* [Quoted passage]
80 20150321 Chaucer's Spring


Thursday, March 19, 2015

Blue Eyes and Bitterness

   The night that Mike and I sat at Biba's talking about the song “Behind Blue Eyes” - I realized that the song not only takes me to freshman year of college and the desk with the words of the title carved into the desktop, but that it then takes me to another memory. A more uncomfortable memory.
     It was a few years after college. I was working at a lab on Main Street in Buffalo, almost downtown. And I was living in an apartment in Buffalo, near the border of Cheektowaga. I took public transportation to and from work every day. The Number 12 bus. The Number 12 route began on Main Street and wound its way through east Buffalo to the edge of the city and then to the suburb of Cheektowaga. One day I was on the bus heading for home when an elderly man got on the Number 12. He paid his fare, so I guess he was lucid enough to some extent, but he was talking to himself, and at times he was even raving. The bus was crowded, but we gave him some space, as best we could. After a while, the crowd thinned out, and people moved further and further away from the old man who continued to talk to himself. And finally he was sitting all alone in the front of the bus in one of those seats that faces the aisle. I was then the closest one to him, in a seat a few rows away that faces the front of the bus. The bus was empty enough at this point for me to make out the words that the man was saying.

* [Task requirements]
Transcribe a passage from the "Blue Eyes and Bitterness" post word for word, beginning at the words "Thursday, March 19, 2015" and stopping after "more uncomfortable memory.".

* [Information provided]
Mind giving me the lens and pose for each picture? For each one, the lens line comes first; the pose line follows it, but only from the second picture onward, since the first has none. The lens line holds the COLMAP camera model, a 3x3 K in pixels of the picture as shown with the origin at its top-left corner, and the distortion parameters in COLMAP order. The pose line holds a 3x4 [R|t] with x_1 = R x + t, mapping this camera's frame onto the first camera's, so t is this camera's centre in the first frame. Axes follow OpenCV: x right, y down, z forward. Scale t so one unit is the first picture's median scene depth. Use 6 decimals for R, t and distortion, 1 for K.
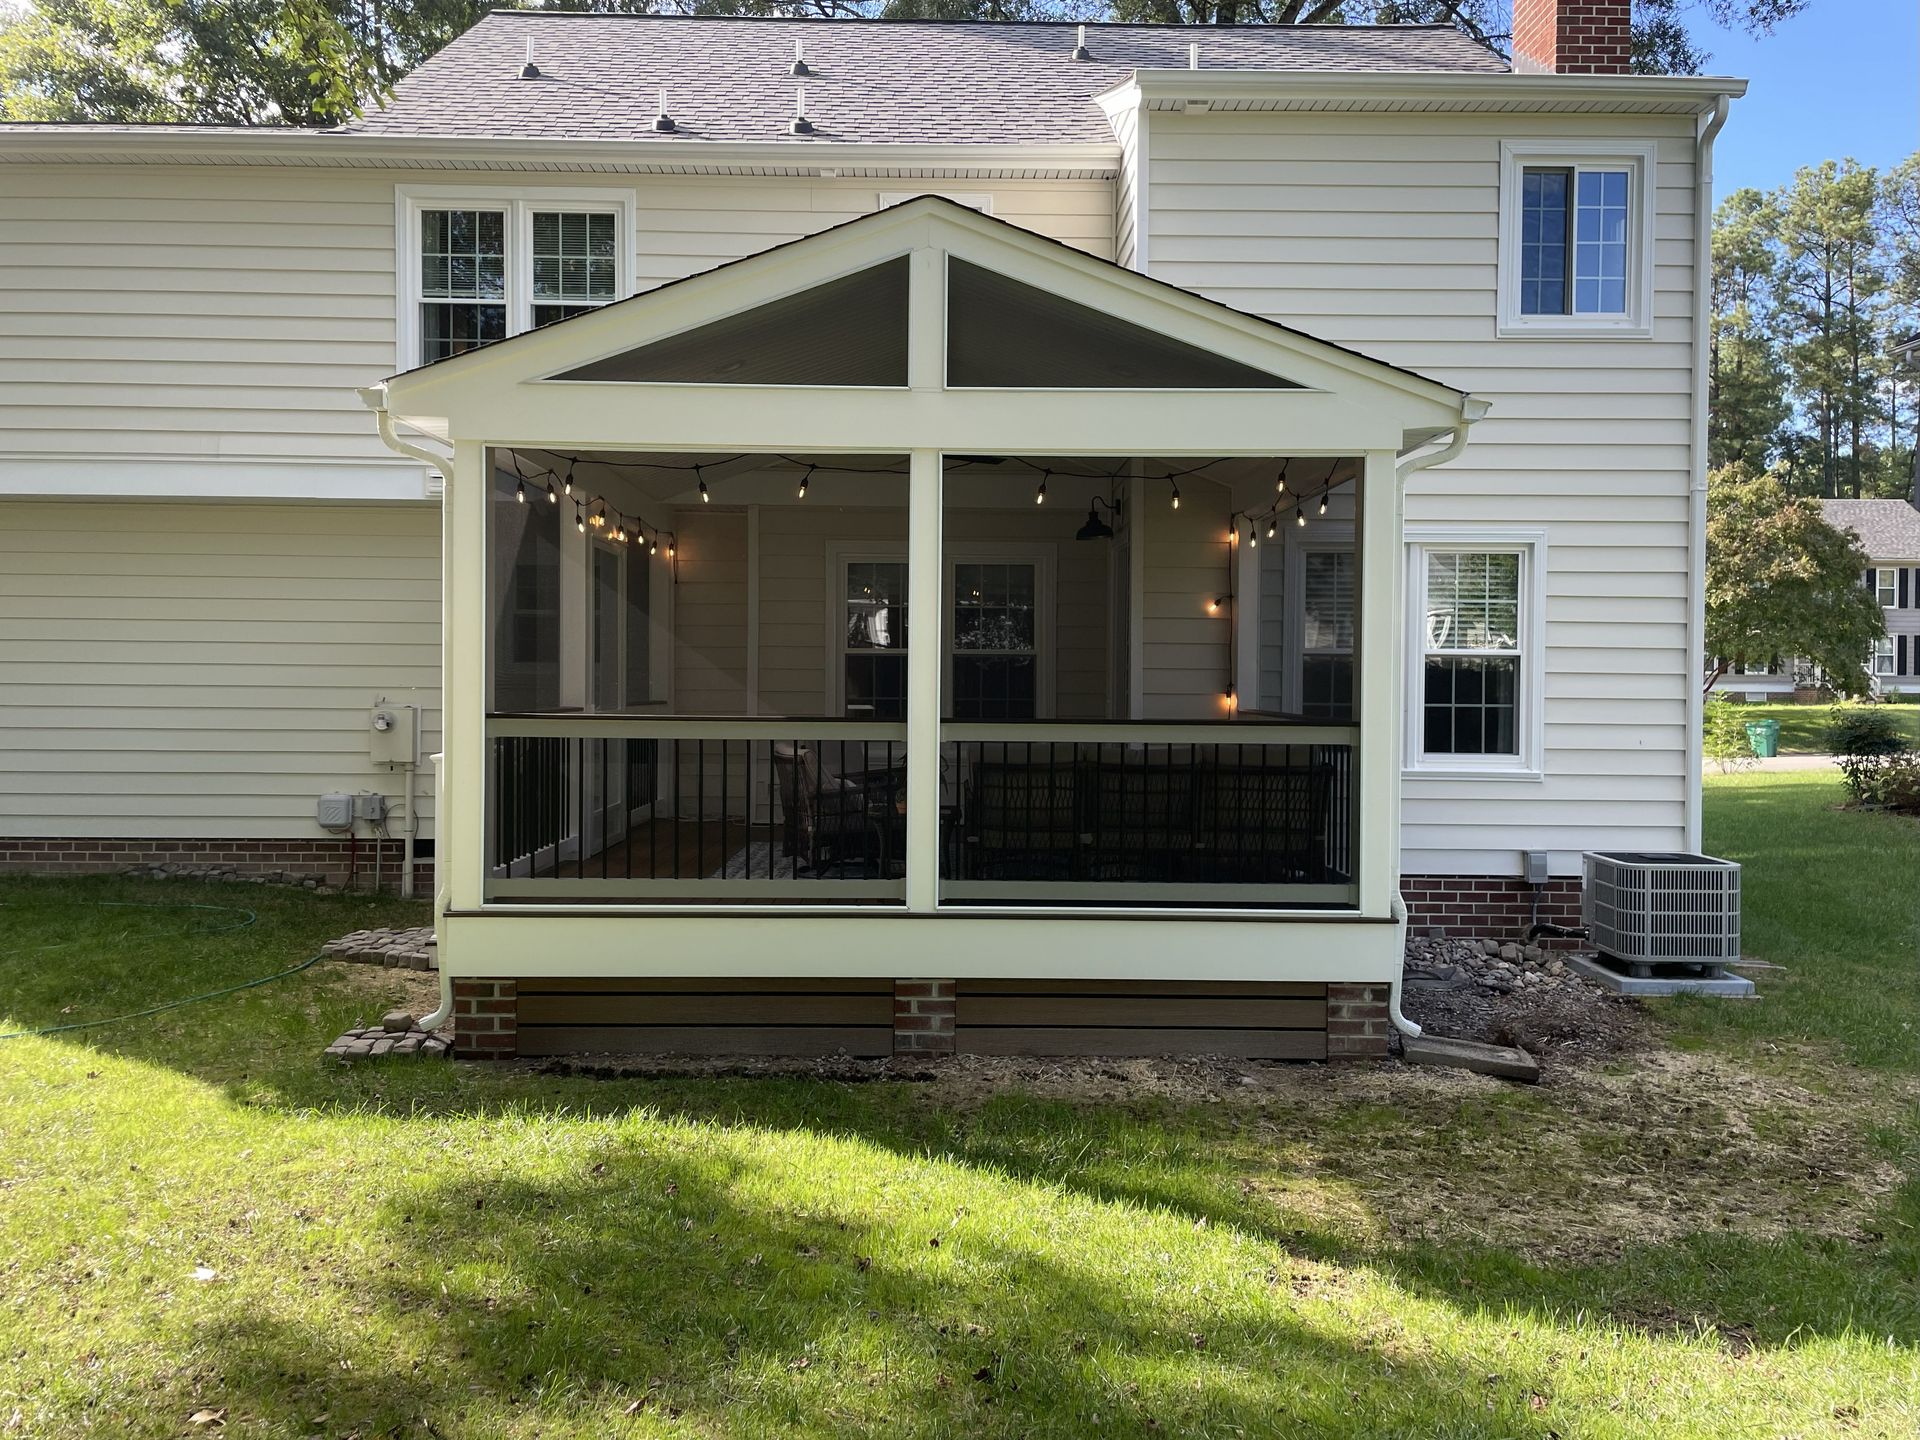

* [Reply]
Thursday, March 19, 2015

Blue Eyes and Bitterness

   The night that Mike and I sat at Biba's talking about the song “Behind Blue Eyes” - I realized that the song not only takes me to freshman year of college and the desk with the words of the title carved into the desktop, but that it then takes me to another memory. A more uncomfortable memory.